--- Supplied passage ---
Our Supreme Court has interpreted the above provisions as permitting the General Assembly, by constitutional mandate, to "limit the functions to be performed by home rule municipalities." Ortiz v. Commonwealth, 545 Pa. 279, 285, 681 A.2d 152, 156 (1996). However, our Supreme Court has placed limits on the extent of this constitutional mandate, only permitting the General Assembly to negate ordinances enacted by a home rule municipality when the General Assembly's conflicting statute concerns substantive matters of statewide concern, as opposed to matters which merely affect the personnel and administration of the municipality's offices and which are of no concern to citizens elsewhere. See Ortiz; Commonwealth v. Bellis, 508 Pa. 122, 494 A.2d 1072 (1985); Cali v. Philadelphia, 406 Pa. 290, 177 A.2d 824 (1962). Moreover, in Cali, our Supreme Court stated that "the Charter is subordinate to the Enabling Act, and if they conflict the Enabling Act takes precedence and prevails." Cali, 406 Pa. at 312, 177 A.2d at 835.
---
» Exercise set
A – In the passage on home rule powers, which prevails when the Charter conflicts with the Enabling Act?
B – Write the next part of the passage on home rule powers, starting after its last sentence.
The data that comes next is separate material, unrelated to the passage on home rule powers.
--- Excerpted records ---
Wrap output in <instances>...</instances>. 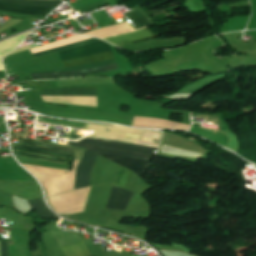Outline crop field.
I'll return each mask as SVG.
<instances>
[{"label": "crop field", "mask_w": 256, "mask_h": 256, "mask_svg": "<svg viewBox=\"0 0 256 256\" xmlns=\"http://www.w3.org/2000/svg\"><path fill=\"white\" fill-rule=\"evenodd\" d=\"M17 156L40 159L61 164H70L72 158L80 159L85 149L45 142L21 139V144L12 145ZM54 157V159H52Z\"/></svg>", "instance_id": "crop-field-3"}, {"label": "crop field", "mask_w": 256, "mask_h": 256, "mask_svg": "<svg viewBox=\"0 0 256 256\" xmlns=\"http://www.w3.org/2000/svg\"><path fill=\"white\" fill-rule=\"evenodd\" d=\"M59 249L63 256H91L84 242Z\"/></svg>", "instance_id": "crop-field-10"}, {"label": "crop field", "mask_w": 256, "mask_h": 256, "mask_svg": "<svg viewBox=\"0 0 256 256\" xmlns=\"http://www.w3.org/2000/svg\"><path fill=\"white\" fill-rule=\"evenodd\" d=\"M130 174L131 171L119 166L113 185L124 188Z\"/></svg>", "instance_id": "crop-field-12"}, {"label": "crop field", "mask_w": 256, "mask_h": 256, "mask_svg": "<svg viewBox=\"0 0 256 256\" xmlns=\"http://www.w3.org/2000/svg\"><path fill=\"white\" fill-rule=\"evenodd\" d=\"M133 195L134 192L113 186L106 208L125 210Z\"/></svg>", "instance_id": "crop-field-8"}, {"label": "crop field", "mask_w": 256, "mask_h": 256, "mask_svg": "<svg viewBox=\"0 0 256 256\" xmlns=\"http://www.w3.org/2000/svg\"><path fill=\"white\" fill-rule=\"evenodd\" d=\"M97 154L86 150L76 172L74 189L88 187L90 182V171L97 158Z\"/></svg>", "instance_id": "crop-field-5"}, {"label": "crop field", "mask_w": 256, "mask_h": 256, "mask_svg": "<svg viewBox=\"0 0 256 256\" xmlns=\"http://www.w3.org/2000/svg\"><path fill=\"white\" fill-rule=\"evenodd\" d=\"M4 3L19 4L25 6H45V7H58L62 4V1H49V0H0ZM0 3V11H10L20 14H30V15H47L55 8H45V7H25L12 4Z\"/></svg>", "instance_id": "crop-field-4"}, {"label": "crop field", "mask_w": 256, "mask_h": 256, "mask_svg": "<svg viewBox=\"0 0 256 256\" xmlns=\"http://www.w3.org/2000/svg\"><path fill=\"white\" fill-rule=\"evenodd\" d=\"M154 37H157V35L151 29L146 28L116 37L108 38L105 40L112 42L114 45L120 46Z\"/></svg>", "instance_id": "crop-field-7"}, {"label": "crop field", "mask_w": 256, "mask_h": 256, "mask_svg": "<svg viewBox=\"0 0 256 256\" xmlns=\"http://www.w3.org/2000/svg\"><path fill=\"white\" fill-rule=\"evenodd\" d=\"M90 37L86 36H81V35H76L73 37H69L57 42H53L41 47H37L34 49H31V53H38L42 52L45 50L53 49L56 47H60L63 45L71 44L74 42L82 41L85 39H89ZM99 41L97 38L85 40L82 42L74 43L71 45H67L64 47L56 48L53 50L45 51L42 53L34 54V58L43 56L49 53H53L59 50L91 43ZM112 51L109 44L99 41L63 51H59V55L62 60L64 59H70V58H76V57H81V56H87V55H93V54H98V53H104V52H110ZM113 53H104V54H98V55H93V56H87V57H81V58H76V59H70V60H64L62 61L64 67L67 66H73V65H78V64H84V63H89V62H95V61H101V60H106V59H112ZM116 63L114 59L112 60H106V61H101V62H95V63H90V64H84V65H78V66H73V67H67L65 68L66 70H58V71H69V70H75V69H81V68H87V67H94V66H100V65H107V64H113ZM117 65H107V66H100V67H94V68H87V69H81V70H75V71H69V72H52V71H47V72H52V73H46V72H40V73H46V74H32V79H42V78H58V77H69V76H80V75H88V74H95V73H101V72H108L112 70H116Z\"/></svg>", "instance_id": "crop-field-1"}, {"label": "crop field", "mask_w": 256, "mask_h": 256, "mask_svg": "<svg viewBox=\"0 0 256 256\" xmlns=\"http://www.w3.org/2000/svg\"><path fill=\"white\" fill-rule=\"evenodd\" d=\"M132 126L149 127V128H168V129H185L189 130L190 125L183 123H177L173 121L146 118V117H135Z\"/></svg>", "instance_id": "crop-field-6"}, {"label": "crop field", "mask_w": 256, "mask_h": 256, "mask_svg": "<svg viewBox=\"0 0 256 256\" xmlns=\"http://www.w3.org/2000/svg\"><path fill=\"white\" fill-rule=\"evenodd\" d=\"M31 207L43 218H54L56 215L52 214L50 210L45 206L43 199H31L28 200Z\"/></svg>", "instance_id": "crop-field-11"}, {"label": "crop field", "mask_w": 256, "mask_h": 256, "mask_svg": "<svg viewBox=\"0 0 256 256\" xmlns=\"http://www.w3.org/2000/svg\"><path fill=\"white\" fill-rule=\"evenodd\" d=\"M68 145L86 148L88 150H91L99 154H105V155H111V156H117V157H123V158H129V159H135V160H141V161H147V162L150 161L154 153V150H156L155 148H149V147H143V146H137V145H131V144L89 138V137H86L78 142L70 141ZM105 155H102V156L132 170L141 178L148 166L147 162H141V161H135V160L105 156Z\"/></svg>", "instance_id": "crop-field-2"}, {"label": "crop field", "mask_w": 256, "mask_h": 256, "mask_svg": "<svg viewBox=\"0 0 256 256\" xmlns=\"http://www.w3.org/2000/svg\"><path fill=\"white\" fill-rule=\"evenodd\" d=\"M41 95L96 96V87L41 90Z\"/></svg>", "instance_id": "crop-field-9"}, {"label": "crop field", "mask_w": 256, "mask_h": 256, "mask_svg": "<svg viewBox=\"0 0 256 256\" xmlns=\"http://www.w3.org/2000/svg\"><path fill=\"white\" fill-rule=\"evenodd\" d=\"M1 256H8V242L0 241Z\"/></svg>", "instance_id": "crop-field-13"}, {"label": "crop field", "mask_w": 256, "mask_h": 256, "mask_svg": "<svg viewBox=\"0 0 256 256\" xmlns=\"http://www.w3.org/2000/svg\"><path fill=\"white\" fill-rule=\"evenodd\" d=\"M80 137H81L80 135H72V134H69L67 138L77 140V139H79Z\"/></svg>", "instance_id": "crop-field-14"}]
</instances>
---
» Responses by task
A – The Enabling Act takes precedence and prevails.

B –
In this case, Section 17.1 of the Act, the enabling act for the city of Philadelphia's home rule charter, specifically limited the ability of general taxpayers within the city to appeal the decision of the zoning hearing board, requiring that such taxpayers be detrimentally harmed by the decision of said board. Although this statute directly conflicts with a local ordinance, namely Section 14-1807(1) of the Code, we believe that the rationale enunciated by the Court in Cali stands and the statute prevails. Furthermore, we reject Spahn's attempts to characterize this issue as merely a local issue of zoning. To the contrary, this issue involves access to the courts, a concern for every citizen if this Commonwealth. *30 Admittedly, Section 908(3) of the MPC governs this issue with respect to all individuals outside of Philadelphia, limiting standing to persons aggrieved by the decision of a zoning hearing board. We believe that the General Assembly's enactment of Section 17.1 of the Act was simply an attempt to apply this standard equally to every citizen of the Commonwealth.

Next, Spahn argues that Section 17.1 of the Act was unconstitutional as it violated the single-subject rule. More specifically, Spahn argues that the bill which eventually became Section 17.1 of the Act contained two unrelated subjects, an increase in penalties and forfeitures for violations of the Code and removal of taxpayer standing. Again, we disagree.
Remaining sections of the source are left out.